High entropy oxides as a rising star in pollutant disposal and resource recycling: Emerging advancements and future challenges

Efficient pollutant disposal and rational resource recycling are pivotal for alleviating ecological dysfunction and balancing global energy consumption. The essential demand for functional materials has triggered tremendous efforts. High-entropy oxides (HEOs), incorporating at least five metal cations into a single-phase crystal structure, exhibit significant configurational disorder, providing an almost unlimited scope for tailoring the structure and property. These instinct characteristics endow HEOs with superior activity, adaptability, and stability than traditional metallic materials, presenting considerable commercial value. This review summarizes the design and progress of HEOs for catalysis, covering development history, synthetic strategies, structural features, and intrinsic properties, emphasizing the correlation between compositional and structural engineering and catalytic performance optimization. Mechanisms related to catalytic degradation of various pollutants and multifaceted resource utilization are analyzed, proposing challenges for future HEOs development. Tuning the composition and configuration of HEOs provides new ideas for obtaining high-performing catalysts and addressing challenges inherent in traditional systems.

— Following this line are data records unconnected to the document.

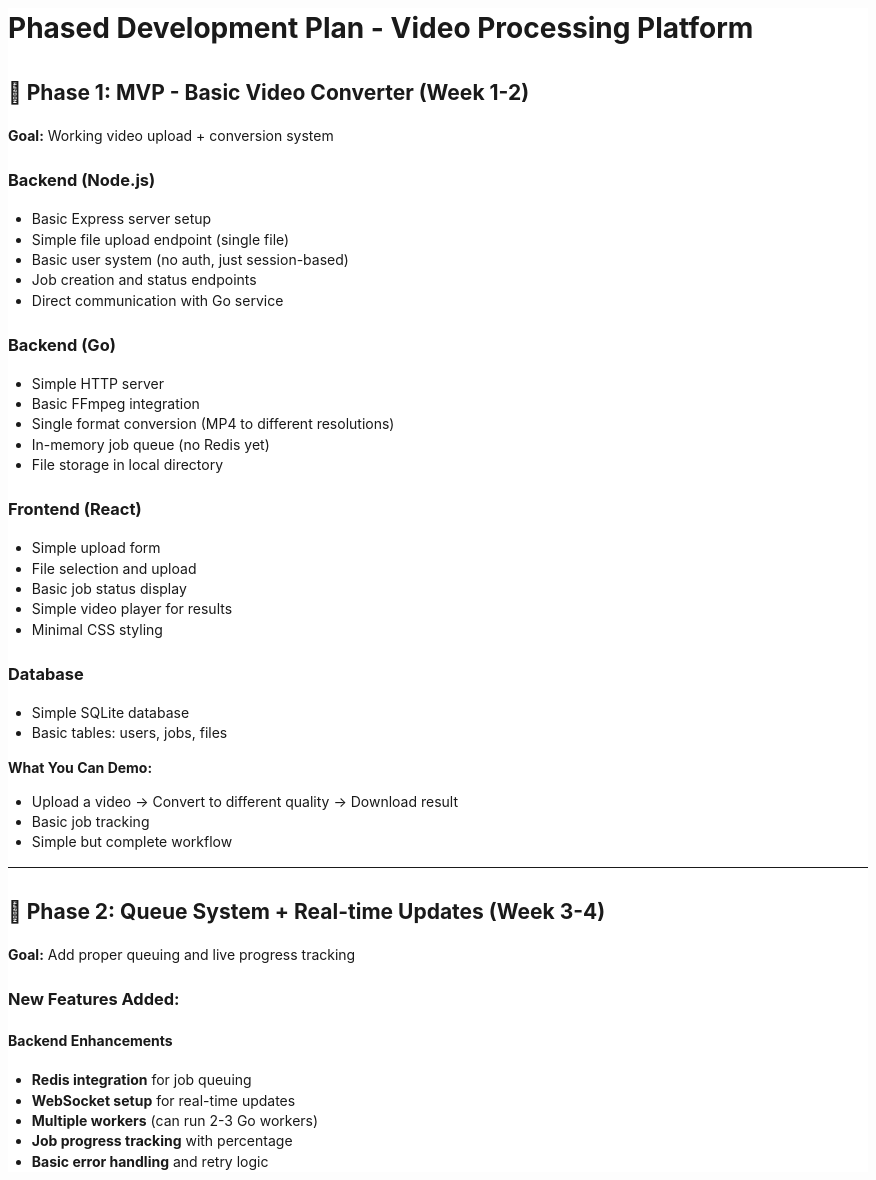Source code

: # Phased Development Plan - Video Processing Platform

## 🚀 Phase 1: MVP - Basic Video Converter (Week 1-2)
**Goal:** Working video upload + conversion system

### Backend (Node.js)
- Basic Express server setup
- Simple file upload endpoint (single file)
- Basic user system (no auth, just session-based)
- Job creation and status endpoints
- Direct communication with Go service

### Backend (Go)
- Simple HTTP server
- Basic FFmpeg integration
- Single format conversion (MP4 to different resolutions)
- In-memory job queue (no Redis yet)
- File storage in local directory

### Frontend (React)
- Simple upload form
- File selection and upload
- Basic job status display
- Simple video player for results
- Minimal CSS styling

### Database
- Simple SQLite database
- Basic tables: users, jobs, files

**What You Can Demo:**
- Upload a video → Convert to different quality → Download result
- Basic job tracking
- Simple but complete workflow

---

## 🔄 Phase 2: Queue System + Real-time Updates (Week 3-4)
**Goal:** Add proper queuing and live progress tracking

### New Features Added:
#### Backend Enhancements
- **Redis integration** for job queuing
- **WebSocket setup** for real-time updates
- **Multiple workers** (can run 2-3 Go workers)
- **Job progress tracking** with percentage
- **Basic error handling** and retry logic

高效污染物处置与合理化资源循环，对于缓解生态功能失调、平衡全球能源消耗至关重要。功能材料的迫切需求催生了大量相关研究投入。高熵氧化物（High-entropy oxides，HEOs）将至少五种金属阳离子整合至单相晶体结构中，展现出显著的构型无序性，为调控其结构与性能提供了近乎无限的空间。这些固有特性使得高熵氧化物相较于传统金属材料具备更优异的活性、适应性与稳定性，拥有可观的商业应用价值。本综述总结了用于催化领域的高熵氧化物的设计思路与研究进展，涵盖其发展历程、合成策略、结构特征与本征属性，并重点阐述了组分与结构调控同催化性能优化之间的内在关联。本文分析了高熵氧化物催化降解各类污染物的相关机制以及多维度资源利用路径，并提出了其未来发展面临的挑战。对高熵氧化物的组分与构型进行调控，为开发高性能催化剂以及解决传统催化体系固有的技术难题提供了全新思路。